Esta manhã, perante a Comissão Parlamentar de Ambiente, o presidente da Câmara de Cascais– que garantiu que a esmagadora maioria dos cascalenses está a favor do projeto - assegurou que “teria todo o interesse em que o processo não fosse por diante e que houvesse a preservação de toda a área”. Mas desde que o Parlamento assumisse todas as suas responsabilidades, que fez questão de elencar.
“Desde 1961 que este processo tem vindo a decorrer. O plano de urbanização foi aprovado em 1982, em 1985 fez-se a escritura pública que reconhecia exatamente esses mesmos direitos.
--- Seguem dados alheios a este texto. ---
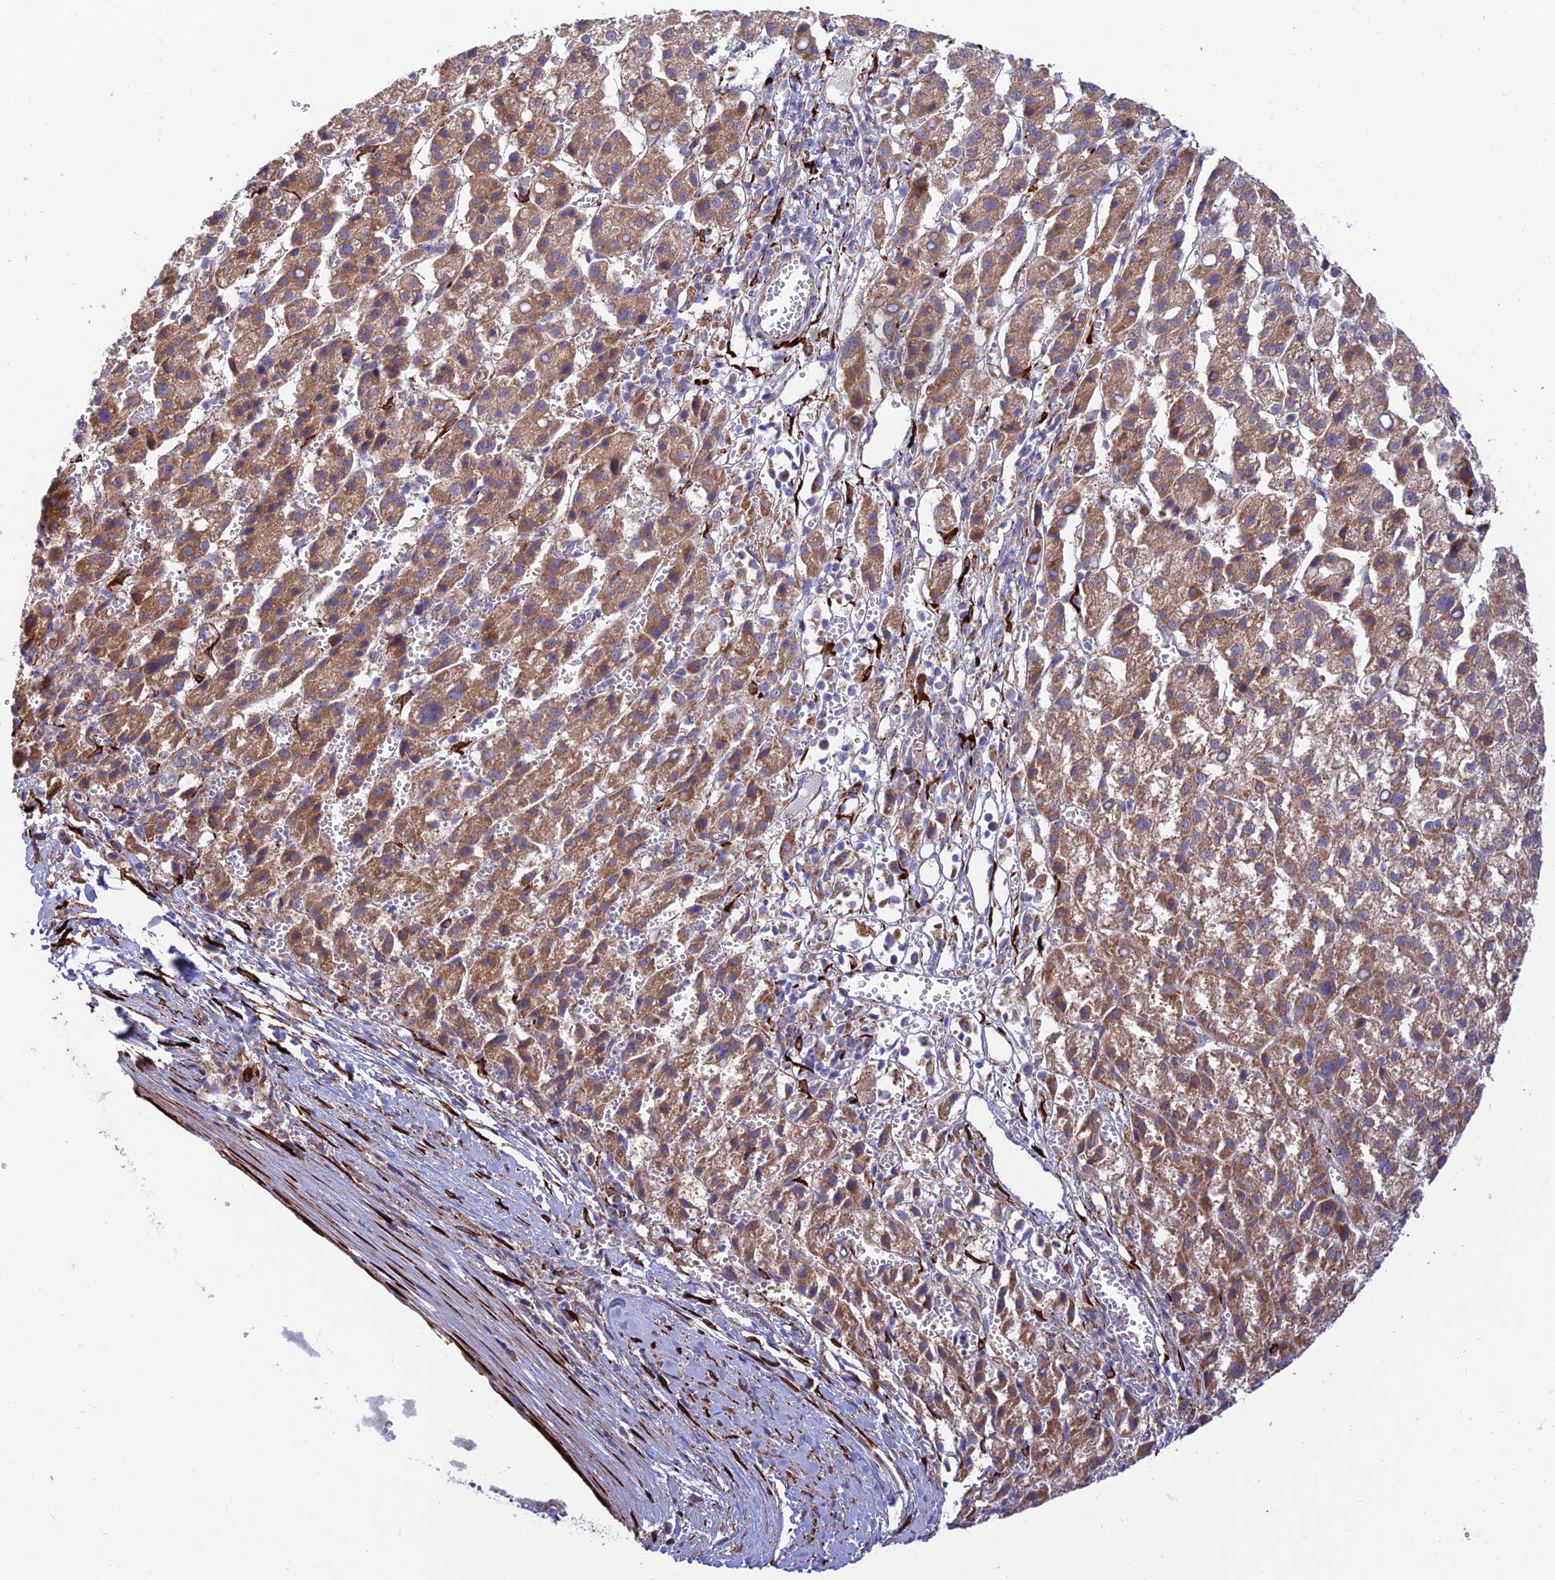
{"staining": {"intensity": "moderate", "quantity": ">75%", "location": "cytoplasmic/membranous"}, "tissue": "liver cancer", "cell_type": "Tumor cells", "image_type": "cancer", "snomed": [{"axis": "morphology", "description": "Carcinoma, Hepatocellular, NOS"}, {"axis": "topography", "description": "Liver"}], "caption": "Brown immunohistochemical staining in liver hepatocellular carcinoma exhibits moderate cytoplasmic/membranous staining in about >75% of tumor cells.", "gene": "RCN3", "patient": {"sex": "female", "age": 58}}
Em 1997, o PDM voltou a considerar esses mesmos direitos e portanto, a questão que se coloca é encontrar algum instrumento jurídico que só a Assembleia da República pode dotar para que se trave um processo desta natureza”, referiu Carlos Carreiras, que sublinhou que “foi coisa que não aconteceu nestes sessenta anos”.
O autarca fez ainda questão de deixar claro que há uma questão que é evidente. “Não pode ser a Câmara Municipal de Cascais a suportar qualquer consequência que decorra dessa mesma legislação”. Ou seja, terá de ser o Governo a suportar a indemnização a quem tem os direitos adquiridos do terreno.
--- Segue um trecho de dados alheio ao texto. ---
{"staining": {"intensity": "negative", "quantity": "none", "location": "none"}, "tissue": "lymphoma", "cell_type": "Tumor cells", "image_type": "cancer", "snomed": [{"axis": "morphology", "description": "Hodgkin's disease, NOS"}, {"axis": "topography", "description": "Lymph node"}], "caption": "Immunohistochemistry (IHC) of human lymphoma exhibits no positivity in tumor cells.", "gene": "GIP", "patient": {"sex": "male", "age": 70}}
Mais: Carlos Carreiras refere mesmo que não vê grande problema em que seja o Governo a suportar essa despesa, porque “com os valores atribuídos à TAP, com os valores atribuídos ao Novo Banco… Se há dinheiro para tudo, porque é que não há dinheiro para o plano de pormenor de Carcavelos-Sul?”
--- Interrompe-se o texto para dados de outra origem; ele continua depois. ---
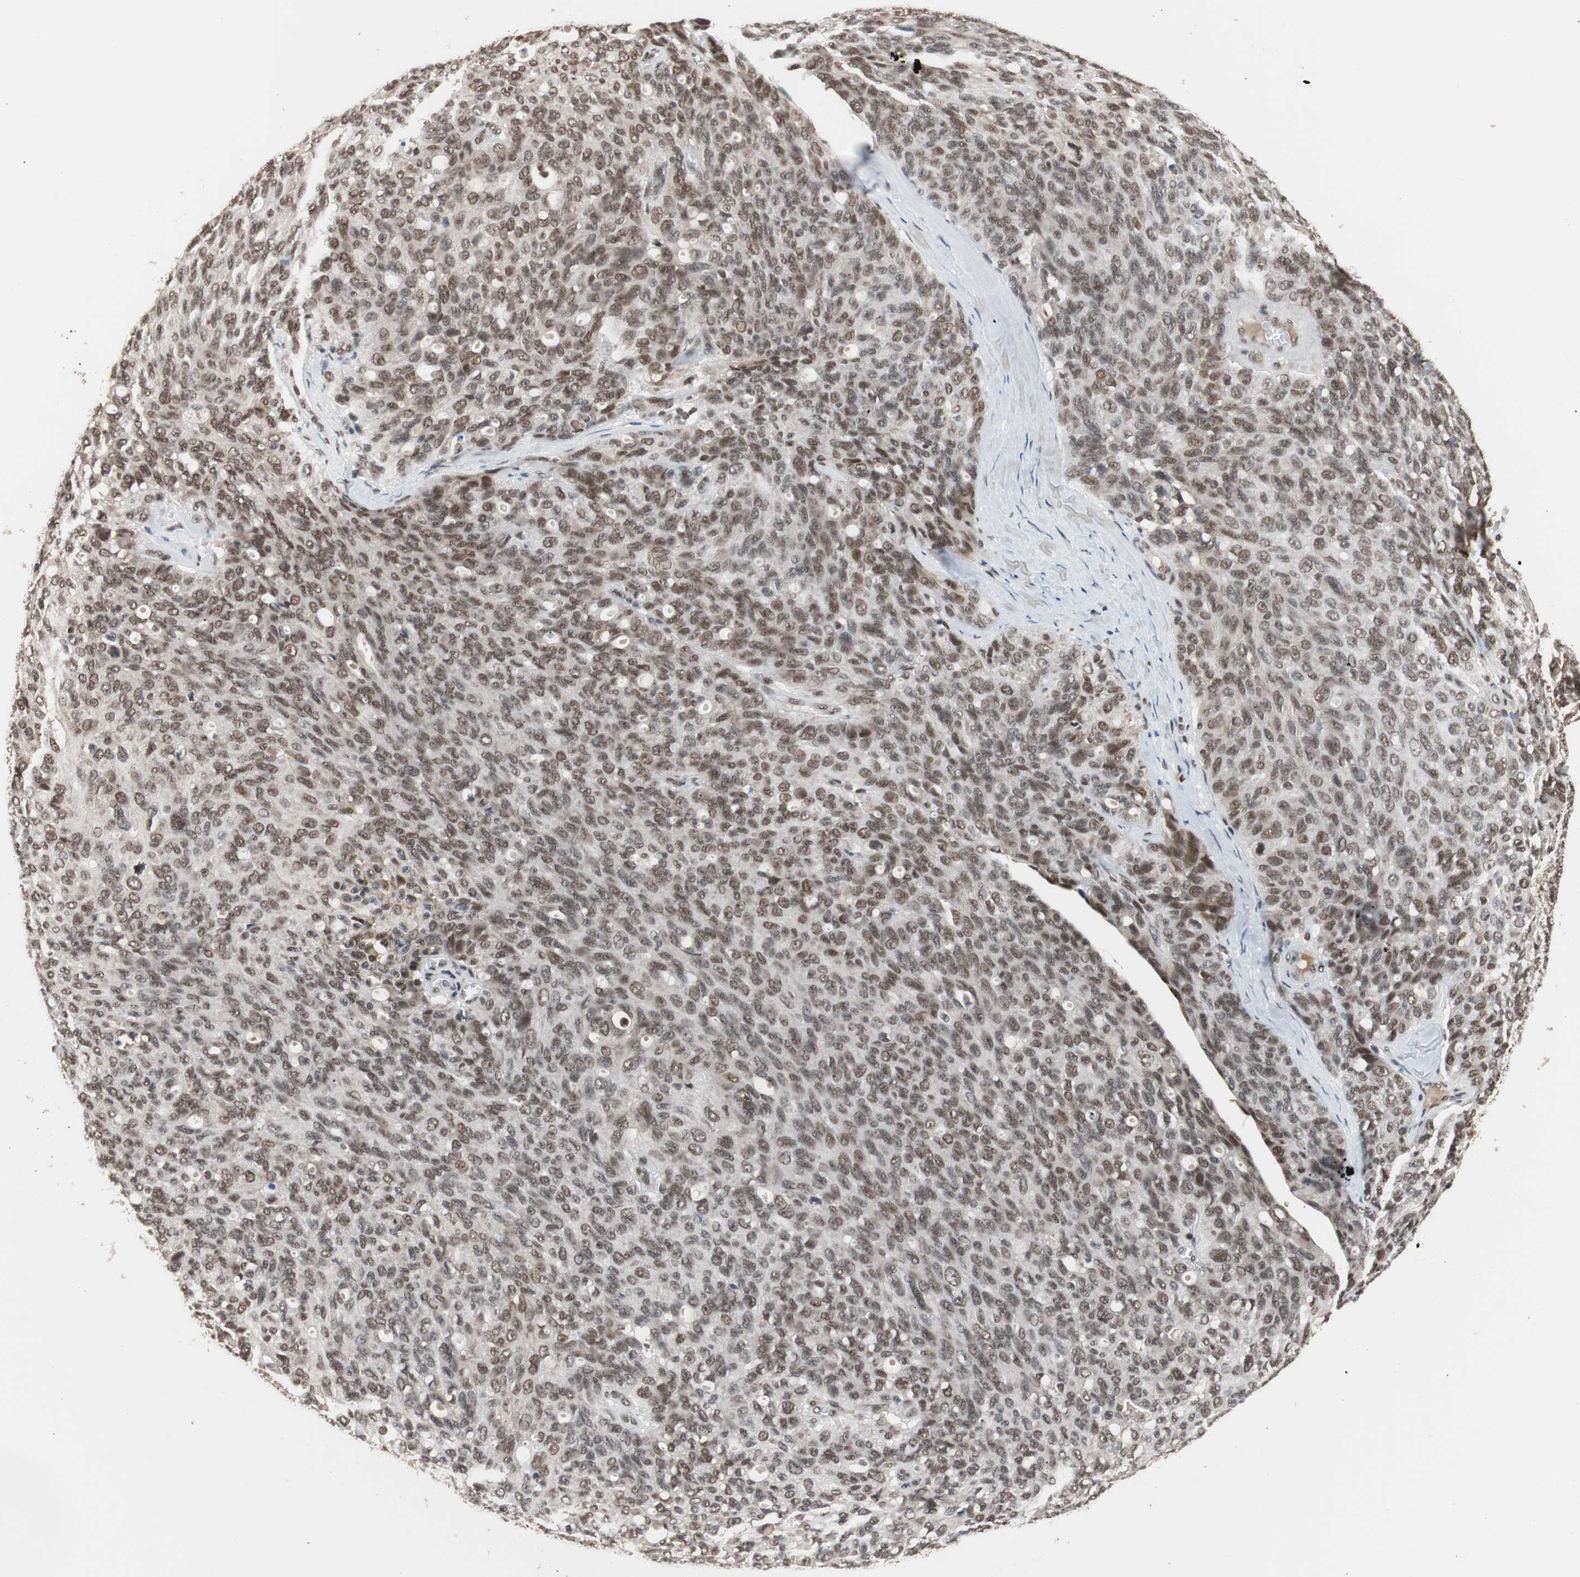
{"staining": {"intensity": "moderate", "quantity": ">75%", "location": "nuclear"}, "tissue": "ovarian cancer", "cell_type": "Tumor cells", "image_type": "cancer", "snomed": [{"axis": "morphology", "description": "Carcinoma, endometroid"}, {"axis": "topography", "description": "Ovary"}], "caption": "Protein staining reveals moderate nuclear expression in approximately >75% of tumor cells in ovarian cancer. The protein is stained brown, and the nuclei are stained in blue (DAB (3,3'-diaminobenzidine) IHC with brightfield microscopy, high magnification).", "gene": "CHAMP1", "patient": {"sex": "female", "age": 60}}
E aproveitando a oportunidade, sugeriu que seja também o Governo a “suportar o valor de investimento de interesse público que está previsto no plano, que ascende a 50 milhões de euros”.
Após esta audição na Comissão Parlamentar de Ambiente, em que também foram ouvidos dois Movimentos de Cidadãos que se opõem ao projeto, o Instituto de Conservação da Natureza e a CCDR Lisboa e Vale do Tejo, o Grupo Parlamentar do PS entregou na Assembleia um projeto de resolução em que pretende que o Governo promova a salvaguarda e valorização ambiental e patrimonial da Quinta dos Ingleses.
Mesmo admitindo que o projeto se encontra em avançada fase de licenciamento urbanístico, o PS entende que "o valor ambiental, patrimonial e comunitário” daquele espaço “não pode ser condicionado pelos erros urbanísticos do passado ou por ameaças judiciais", defendendo que, "antes, devem as partes assegurar uma constante negociação no sentido da adequação do projeto ao espaço que ocupa, designadamente no seu enquadramento arquitetónico, económico, patrimonial e ambiental".
À Renascença, a Câmara de Cascais garante, que com o atual enquadramento legal, “este projeto urbanístico é a melhor solução possível”.
A autarquia lembra que o município “corre o sério risco de ter de pagar a indemnização milionária e ainda ver restituídos os direitos previstos na primeira escritura daqueles terrenos, que previa prédios de 14 andares, áreas verdes a metade do previsto no atual projeto e o dobro da habitação”.
Nesta resposta escrita enviada à Renascença, a autarquia adianta ainda que antes de mudar o plano, “teremos de mudar a lei - e que essa não é uma competência da autarquia”. À CMC cabe aplicar a Lei. E garante que o fez, diminuindo a construção em 60%, dobrando a ocupação das áreas verdes e reduzindo para metade a altura dos prédios. Mas sobretudo, “protegendo os cascalenses da guilhotina de mais de 300 milhões de euros e de um plano de massificação”.